* _Task brief_
Reproduce word for word the lines in the items below, starting at the line containing "How do you approach" and ending with the line containing "So far, the", both included.

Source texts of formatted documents
· · · ·

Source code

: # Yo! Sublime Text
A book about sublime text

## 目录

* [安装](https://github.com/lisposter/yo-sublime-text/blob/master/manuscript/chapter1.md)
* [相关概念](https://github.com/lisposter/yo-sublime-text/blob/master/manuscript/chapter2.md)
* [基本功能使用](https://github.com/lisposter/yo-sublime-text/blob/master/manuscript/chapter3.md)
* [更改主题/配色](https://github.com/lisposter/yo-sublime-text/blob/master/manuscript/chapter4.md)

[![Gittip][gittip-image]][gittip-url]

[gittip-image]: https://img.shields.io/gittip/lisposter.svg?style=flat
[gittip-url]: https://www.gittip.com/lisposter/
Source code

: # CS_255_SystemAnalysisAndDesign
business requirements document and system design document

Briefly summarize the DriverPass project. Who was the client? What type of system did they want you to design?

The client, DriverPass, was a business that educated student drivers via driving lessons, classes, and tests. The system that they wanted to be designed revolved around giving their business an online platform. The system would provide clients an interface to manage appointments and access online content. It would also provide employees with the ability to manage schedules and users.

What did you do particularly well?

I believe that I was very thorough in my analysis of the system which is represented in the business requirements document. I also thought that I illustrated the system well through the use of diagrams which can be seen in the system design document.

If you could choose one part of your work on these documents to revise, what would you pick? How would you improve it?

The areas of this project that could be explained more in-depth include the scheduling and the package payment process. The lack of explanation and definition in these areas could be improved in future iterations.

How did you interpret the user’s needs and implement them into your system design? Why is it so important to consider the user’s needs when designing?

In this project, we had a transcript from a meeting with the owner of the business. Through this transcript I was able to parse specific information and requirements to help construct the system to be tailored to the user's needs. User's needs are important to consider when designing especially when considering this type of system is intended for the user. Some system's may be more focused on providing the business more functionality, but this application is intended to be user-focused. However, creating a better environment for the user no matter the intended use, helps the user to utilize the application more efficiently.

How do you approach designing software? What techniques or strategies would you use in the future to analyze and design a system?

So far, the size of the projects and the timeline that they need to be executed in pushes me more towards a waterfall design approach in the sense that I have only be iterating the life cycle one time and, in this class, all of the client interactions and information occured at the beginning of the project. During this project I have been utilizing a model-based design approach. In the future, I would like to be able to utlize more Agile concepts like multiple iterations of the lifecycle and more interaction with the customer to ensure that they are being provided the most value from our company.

· · · ·

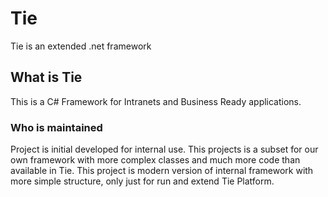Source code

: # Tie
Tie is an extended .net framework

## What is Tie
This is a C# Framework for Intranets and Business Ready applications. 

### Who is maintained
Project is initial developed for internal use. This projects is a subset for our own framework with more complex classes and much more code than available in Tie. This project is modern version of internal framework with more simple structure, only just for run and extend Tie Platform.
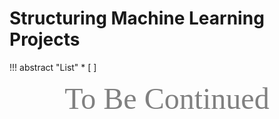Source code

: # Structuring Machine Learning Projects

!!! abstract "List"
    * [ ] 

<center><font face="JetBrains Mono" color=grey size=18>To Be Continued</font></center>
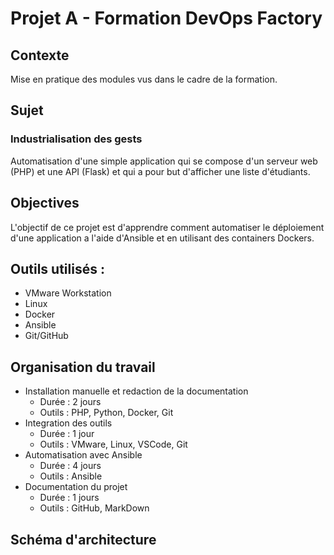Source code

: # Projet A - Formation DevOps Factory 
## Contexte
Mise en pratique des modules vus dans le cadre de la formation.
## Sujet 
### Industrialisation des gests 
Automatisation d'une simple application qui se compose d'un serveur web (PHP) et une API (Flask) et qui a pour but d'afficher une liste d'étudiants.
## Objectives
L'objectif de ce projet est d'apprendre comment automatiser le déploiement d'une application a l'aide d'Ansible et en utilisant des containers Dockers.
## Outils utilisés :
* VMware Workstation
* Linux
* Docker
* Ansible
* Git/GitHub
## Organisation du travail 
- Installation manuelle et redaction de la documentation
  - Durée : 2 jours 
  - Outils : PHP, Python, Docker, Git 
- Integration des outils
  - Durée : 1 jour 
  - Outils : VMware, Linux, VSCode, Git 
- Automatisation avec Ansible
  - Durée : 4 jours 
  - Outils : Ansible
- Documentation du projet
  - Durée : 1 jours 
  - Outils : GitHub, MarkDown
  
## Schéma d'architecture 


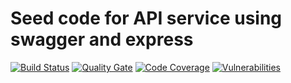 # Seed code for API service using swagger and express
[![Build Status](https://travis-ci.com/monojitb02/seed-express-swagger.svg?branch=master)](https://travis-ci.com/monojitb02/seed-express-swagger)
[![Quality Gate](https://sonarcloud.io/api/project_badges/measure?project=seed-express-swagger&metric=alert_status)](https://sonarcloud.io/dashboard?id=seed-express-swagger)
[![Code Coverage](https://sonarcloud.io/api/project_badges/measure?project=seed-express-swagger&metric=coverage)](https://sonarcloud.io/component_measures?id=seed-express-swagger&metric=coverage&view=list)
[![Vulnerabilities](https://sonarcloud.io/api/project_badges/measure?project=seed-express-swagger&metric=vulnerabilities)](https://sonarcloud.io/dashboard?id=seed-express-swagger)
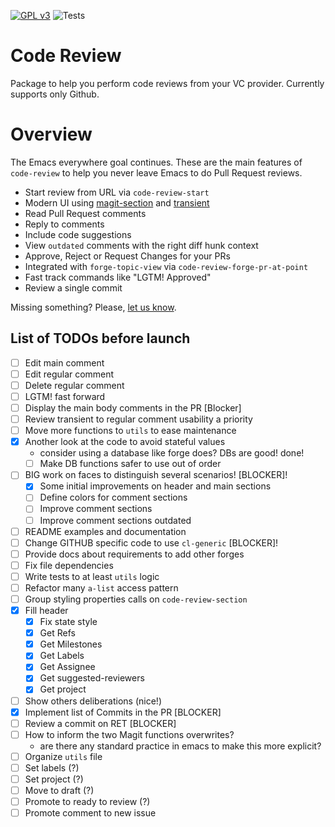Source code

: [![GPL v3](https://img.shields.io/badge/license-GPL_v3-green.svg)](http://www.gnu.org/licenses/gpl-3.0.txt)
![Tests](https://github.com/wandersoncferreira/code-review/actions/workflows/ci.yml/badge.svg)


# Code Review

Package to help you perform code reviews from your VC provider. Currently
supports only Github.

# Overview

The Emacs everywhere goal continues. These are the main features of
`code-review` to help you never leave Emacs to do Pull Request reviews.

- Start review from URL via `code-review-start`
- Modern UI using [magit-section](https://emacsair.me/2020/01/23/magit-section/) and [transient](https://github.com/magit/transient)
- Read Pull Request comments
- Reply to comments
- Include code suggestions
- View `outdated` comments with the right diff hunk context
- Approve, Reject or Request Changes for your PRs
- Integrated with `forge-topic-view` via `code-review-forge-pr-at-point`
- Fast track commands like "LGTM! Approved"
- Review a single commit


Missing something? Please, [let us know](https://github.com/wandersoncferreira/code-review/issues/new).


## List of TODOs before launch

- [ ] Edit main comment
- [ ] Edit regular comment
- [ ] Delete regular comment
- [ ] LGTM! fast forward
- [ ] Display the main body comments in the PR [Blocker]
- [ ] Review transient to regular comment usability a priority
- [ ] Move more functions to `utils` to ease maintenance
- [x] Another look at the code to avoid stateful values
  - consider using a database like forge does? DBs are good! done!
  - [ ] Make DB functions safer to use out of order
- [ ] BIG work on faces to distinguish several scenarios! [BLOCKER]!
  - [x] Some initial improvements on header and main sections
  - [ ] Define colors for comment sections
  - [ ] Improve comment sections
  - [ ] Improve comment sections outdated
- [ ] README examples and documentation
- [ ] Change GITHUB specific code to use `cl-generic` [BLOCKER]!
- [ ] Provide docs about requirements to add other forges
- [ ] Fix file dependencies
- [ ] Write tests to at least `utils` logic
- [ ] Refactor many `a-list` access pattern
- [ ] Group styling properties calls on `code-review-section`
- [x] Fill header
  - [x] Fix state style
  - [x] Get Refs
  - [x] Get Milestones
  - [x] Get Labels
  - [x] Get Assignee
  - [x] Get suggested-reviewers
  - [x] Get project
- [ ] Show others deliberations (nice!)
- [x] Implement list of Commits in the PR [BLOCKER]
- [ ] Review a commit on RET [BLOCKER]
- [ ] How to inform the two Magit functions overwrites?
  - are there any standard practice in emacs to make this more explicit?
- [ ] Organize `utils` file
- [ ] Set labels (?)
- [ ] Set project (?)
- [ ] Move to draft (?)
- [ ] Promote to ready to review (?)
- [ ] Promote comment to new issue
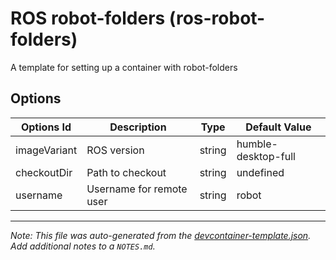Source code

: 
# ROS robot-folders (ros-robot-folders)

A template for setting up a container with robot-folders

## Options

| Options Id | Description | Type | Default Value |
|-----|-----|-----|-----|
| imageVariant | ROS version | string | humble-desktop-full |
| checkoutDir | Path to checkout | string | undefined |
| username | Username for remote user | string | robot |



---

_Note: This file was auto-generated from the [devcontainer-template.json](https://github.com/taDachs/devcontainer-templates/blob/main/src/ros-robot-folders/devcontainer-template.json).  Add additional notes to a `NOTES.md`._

· · · ·

* _Task output_
How do you approach designing software? What techniques or strategies would you use in the future to analyze and design a system?

So far, the size of the projects and the timeline that they need to be executed in pushes me more towards a waterfall design approach in the sense that I have only be iterating the life cycle one time and, in this class, all of the client interactions and information occured at the beginning of the project. During this project I have been utilizing a model-based design approach. In the future, I would like to be able to utlize more Agile concepts like multiple iterations of the lifecycle and more interaction with the customer to ensure that they are being provided the most value from our company.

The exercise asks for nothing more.